New Frontiers for the Contact Centre

Jean-Denis Garo, Head of Product Marketing, Odigo.

Why not move from a customer relationship model to a model for relationships with customers? All too often, the distribution of incoming calls is based on the availability of agents when it should be based, above all, on the customer’s request.

All too often, the distribution of incoming calls is based on the availability of agents when it should be based, above all, on the customer’s request.

The contact centre should not be simplified down to ACD. The qualification stage using IVR and AI should be reconsidered, and at the same time, the contact centre should be extended to include other employees, not simply agents dedicated to customer relationships. In short, now is a good time to redefine the boundaries of the contact centre.

Customer relations are everyone’s business

Responding to customer requests is the primary mission of contact centre agents. However, it will increasingly be necessary for one-off or recurring specialised requests to involve other employees within organisations. Integrating all employees is becoming crucial, particularly “front line workers” (FLW), who were highlighted in the media at the height of the health crisis. They are the first to engage with customers, see the result of new products and services in action, and represent the brand. These FLWs are the delivery people, warehouse workers, and warehouse agents… What they have in common is that they aren’t behind a desk. Moreover, they are often forgotten regarding equipment, and many of them are poorly equipped with digital tools, such as PCs.

Yet, the benefit of having the full force of an organisation carry the company forward seems obvious, as does the benefit of allowing employees to share customer feedback. Such sharing is made possible by giving all employees access to information useful for customer communication, initially through the CRM and, for the fortunate ones, through a connection to the contact centre. Sadly this isn’t commonplace. According to a study* by Workplace from Meta, only 48% of employees think that head office understands the role they play and the value they bring to the organisation.

Front-line workers, who are both experts in the field and in their field, are not the only ones who can benefit from a connection to the contact centre. Indeed, other employees can also be involved when better equipped with digital tools, for example, executives in bank branches, sales representatives in shops, nomadic sales representatives or at the counter…

In concrete terms

Several banking organisations in Europe have already decided to integrate bank advisors into the contact centre for different use cases. A bank advisor can be mobilised several hours weekly for a particular skill or expertise. An advisor can also be called upon to handle overflow calls or cover leave in another branch. This additional activity, even if it is sometimes regular, does not transform the employee into a formal agent. What it does mean is that providing the rich functionality of the contact centre can be hugely beneficial. It also enables the company to adjust its resources (FTEs) to customer requests during call peaks, for VIP treatment or in the event of exceptional support linked to commercial operations.

Another scenario: a direct call to a department store is often doomed to failure; at best, someone at the reception desk will transfer the call blindly onto the relevant department. Unfortunately, a salesperson on the floor will naturally favour the in-store customer in front of them over a caller on hold. The worst case is that the request will end up in a voice mailbox that will rarely be consulted. One possible solution is to offer an interactive voice server that will qualify the intent of the request upstream, using DTMF or natural language, identify the caller and his status (VIP, customer, prospect, etc.) and direct him to the right available advisor, whether or not he is a formal contact centre agent.

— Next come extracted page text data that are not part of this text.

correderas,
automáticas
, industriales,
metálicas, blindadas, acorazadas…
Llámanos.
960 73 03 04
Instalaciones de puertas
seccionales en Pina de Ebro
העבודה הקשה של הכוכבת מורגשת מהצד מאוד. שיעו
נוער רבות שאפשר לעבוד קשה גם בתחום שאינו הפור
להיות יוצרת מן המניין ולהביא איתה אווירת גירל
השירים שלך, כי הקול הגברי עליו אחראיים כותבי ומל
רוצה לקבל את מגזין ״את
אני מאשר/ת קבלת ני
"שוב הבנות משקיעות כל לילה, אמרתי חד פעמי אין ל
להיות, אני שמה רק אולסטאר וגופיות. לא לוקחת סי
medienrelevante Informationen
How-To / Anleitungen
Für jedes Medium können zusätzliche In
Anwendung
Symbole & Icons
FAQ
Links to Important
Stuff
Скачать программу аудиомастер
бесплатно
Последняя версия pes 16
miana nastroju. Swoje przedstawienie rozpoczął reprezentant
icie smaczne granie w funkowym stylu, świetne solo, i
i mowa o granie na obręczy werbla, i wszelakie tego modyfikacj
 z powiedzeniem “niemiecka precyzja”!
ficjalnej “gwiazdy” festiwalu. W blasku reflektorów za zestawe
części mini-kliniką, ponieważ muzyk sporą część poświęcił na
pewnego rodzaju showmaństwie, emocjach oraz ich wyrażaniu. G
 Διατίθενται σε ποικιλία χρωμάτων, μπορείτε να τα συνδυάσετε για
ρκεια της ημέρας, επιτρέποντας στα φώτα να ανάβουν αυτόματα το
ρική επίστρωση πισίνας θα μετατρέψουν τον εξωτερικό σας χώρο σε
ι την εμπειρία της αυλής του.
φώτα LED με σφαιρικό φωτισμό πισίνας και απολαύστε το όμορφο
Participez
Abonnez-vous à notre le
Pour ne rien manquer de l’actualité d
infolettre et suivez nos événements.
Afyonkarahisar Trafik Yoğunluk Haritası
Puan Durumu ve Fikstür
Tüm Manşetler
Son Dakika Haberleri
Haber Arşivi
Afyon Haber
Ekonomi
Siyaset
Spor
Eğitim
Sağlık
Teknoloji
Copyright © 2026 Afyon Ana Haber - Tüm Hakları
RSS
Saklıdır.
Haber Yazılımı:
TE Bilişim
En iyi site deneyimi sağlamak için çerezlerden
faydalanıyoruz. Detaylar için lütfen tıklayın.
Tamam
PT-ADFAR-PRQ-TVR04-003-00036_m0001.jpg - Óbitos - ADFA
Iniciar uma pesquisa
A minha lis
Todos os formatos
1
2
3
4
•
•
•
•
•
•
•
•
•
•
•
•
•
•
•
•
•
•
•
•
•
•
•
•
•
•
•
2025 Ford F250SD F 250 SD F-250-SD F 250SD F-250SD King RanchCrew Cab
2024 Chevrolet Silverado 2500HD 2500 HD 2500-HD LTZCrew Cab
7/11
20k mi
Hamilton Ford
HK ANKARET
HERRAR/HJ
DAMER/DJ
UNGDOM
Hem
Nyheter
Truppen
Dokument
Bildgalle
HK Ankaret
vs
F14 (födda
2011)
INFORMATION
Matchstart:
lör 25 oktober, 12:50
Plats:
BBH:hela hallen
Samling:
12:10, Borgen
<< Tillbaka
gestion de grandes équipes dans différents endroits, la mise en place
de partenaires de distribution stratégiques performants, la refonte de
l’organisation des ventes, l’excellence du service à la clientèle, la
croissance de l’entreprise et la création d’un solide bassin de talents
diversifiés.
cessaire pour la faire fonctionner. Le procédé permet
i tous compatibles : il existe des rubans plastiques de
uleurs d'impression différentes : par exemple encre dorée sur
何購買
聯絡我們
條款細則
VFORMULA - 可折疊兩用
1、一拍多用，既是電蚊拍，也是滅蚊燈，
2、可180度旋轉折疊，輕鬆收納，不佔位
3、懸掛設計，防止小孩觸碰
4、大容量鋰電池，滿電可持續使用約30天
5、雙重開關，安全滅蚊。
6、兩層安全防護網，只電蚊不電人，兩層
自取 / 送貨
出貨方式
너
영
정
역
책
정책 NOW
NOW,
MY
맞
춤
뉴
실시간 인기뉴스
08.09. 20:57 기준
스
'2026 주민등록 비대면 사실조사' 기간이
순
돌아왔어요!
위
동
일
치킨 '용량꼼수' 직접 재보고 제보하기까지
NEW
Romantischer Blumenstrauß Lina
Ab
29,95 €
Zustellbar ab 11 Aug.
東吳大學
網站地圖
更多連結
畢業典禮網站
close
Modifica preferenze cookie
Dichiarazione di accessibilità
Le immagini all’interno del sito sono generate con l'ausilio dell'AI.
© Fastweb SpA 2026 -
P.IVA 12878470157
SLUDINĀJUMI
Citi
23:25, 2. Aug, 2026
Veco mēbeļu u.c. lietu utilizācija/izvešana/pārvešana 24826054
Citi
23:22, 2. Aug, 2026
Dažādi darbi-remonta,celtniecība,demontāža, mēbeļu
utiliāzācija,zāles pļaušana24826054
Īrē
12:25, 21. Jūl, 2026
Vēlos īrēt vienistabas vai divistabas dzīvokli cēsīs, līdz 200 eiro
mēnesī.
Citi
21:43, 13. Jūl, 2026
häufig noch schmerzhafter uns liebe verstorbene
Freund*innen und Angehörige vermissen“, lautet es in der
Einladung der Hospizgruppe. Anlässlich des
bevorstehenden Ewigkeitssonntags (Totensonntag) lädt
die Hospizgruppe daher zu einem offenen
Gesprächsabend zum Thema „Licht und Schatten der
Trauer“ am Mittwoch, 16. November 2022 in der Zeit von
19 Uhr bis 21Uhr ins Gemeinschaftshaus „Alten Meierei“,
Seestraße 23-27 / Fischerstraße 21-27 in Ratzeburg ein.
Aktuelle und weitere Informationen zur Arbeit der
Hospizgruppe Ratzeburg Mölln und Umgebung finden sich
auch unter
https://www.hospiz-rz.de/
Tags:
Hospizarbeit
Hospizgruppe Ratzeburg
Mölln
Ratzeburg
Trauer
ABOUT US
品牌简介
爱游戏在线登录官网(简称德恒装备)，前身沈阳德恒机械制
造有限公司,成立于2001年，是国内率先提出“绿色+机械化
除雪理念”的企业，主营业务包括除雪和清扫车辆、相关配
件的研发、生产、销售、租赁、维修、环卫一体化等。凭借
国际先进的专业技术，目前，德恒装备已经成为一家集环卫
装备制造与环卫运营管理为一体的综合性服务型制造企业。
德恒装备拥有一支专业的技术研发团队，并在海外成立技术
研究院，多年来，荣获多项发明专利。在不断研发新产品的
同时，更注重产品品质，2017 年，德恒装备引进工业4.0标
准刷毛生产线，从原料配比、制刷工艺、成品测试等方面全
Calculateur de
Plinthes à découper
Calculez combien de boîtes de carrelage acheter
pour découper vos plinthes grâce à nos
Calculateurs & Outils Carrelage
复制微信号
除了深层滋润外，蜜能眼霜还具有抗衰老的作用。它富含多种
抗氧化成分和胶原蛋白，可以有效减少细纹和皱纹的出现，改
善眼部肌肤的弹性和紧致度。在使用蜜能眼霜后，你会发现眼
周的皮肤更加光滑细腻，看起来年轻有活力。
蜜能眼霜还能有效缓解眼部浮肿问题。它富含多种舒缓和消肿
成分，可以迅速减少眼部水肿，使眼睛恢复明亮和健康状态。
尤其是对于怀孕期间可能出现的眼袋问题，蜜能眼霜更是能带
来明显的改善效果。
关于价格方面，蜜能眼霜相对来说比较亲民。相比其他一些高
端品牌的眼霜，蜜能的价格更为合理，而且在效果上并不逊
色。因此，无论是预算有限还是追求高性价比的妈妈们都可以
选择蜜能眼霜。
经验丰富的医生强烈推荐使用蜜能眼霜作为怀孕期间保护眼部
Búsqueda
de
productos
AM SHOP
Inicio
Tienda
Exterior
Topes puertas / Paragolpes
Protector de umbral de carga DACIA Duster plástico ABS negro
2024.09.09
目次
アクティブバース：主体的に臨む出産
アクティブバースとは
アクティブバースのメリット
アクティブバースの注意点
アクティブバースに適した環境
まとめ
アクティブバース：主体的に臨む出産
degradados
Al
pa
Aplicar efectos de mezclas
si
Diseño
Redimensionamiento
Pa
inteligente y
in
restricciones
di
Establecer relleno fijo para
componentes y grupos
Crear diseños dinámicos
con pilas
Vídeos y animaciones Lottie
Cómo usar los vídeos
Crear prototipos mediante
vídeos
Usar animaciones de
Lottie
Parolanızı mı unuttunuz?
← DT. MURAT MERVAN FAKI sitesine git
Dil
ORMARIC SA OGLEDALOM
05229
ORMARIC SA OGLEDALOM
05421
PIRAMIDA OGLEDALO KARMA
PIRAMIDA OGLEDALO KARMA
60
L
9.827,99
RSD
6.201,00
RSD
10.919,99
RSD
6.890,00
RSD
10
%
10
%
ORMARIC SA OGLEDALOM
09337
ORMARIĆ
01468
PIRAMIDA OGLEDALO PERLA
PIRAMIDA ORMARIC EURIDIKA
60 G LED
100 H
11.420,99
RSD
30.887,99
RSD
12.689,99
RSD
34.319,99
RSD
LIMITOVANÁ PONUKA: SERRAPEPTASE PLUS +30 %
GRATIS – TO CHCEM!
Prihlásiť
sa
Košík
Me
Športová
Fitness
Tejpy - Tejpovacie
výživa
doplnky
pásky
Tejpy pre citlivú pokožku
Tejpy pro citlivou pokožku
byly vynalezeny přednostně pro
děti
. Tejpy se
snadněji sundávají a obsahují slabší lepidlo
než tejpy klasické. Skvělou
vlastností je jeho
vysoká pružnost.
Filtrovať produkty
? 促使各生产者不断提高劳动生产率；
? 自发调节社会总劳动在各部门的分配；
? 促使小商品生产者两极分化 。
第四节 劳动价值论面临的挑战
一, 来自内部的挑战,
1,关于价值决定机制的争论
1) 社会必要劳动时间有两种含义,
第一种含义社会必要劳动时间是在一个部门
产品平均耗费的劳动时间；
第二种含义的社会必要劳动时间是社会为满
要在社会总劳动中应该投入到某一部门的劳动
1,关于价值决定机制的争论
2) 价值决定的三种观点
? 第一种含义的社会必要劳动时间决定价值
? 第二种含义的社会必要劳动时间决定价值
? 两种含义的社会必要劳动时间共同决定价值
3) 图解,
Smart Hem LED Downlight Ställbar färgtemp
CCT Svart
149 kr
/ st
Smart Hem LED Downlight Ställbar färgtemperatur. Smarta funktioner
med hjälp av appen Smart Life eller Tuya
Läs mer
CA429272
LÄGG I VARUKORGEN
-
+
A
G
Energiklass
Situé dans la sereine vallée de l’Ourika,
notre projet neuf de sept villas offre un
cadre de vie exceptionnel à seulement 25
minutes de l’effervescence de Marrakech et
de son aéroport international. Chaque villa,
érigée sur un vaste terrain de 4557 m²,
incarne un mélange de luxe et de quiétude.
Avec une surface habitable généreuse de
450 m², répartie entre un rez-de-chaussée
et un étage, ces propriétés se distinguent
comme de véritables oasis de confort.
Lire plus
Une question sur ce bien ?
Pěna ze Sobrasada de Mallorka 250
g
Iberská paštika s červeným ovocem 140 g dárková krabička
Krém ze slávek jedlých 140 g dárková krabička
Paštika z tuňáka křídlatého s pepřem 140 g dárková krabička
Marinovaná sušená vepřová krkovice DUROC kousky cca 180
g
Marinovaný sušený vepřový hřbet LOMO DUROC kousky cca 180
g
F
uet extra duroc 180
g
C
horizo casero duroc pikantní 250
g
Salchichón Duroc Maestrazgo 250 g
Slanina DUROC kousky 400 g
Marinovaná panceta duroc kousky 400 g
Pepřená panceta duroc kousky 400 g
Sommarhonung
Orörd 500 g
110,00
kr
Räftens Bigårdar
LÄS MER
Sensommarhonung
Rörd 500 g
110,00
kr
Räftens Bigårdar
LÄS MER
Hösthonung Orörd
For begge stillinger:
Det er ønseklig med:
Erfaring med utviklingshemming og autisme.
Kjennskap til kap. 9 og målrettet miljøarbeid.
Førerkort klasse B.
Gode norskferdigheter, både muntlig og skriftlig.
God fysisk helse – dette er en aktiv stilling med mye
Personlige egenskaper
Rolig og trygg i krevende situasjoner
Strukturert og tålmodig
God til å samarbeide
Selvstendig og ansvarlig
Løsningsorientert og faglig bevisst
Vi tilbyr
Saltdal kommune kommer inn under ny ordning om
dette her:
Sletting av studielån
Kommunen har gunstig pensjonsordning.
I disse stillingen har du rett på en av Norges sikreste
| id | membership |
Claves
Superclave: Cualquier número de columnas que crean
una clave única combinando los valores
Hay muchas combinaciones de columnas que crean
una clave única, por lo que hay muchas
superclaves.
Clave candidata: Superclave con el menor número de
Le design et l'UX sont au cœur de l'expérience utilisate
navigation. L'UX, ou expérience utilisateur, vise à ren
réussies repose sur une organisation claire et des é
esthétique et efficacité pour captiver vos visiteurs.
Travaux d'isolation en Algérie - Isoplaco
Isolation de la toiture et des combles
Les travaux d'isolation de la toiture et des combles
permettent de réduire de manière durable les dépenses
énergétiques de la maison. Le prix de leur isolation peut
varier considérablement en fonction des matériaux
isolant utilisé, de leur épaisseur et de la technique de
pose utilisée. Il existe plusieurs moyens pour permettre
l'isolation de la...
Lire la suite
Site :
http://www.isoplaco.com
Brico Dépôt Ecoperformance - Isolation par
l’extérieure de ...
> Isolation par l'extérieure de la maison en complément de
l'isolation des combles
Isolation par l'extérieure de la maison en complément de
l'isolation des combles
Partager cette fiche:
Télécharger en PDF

Integrated into the contact centre or connected to the contact centre?

The qualification stage will be increasingly important in this search for service from the best available advisor. Especially as artificial intelligence (call bot, chatbot, virtual agent) will make it possible to automate the identification of customer intent more precisely while allowing, via a connection to the information system (IS), confirmation of identity, updates on order status, etc. Once the qualification has been completed, it is time to route the request to the right contact person, whether integrated within or simply connected to the contact centre.

Responding to this new need to involve more employees in customer relations can take several forms (technical architectures). The first is to define an extended agent licence (sometimes referred to as an informal agent), which will not be equivalent to, or priced the same, as a full-time agent license. This comes with limitations, for example, a certain number of interactions per month. With this approach, external advisors can benefit from all the contact centre’s functionalities regardless of the channel(s) used (context and history of customer conversations). The supervisor monitors the activity of the informal agent as well as that of the formal agent, and the statistics are consolidated.

The second approach involves connecting the contact centre (CCaaS) to unified communication tools (UCaaS) such as Microsoft Teams. In this case, depending on the richness of the connection, it’s possible to check the availability of advisors or experts who normally use, for example, Microsoft Teams, and to transfer the call and the context of the request or to organise a three-way conference.

The time when the contact centre played the only role in customer relations is over; it is now possible to involve all employees in customer relations, whether within the contact centre with a new informal-agent profile or as an external expert connected to the contact centre. It is indeed a “customer-centric” approach that companies must adopt for greater customer and employee satisfaction.

Jean-Denis Garo, Head of Product Marketing Odigo.

*Desk-less not voiceless: A new approach to connecting everyone within your business. Workplace from Meta.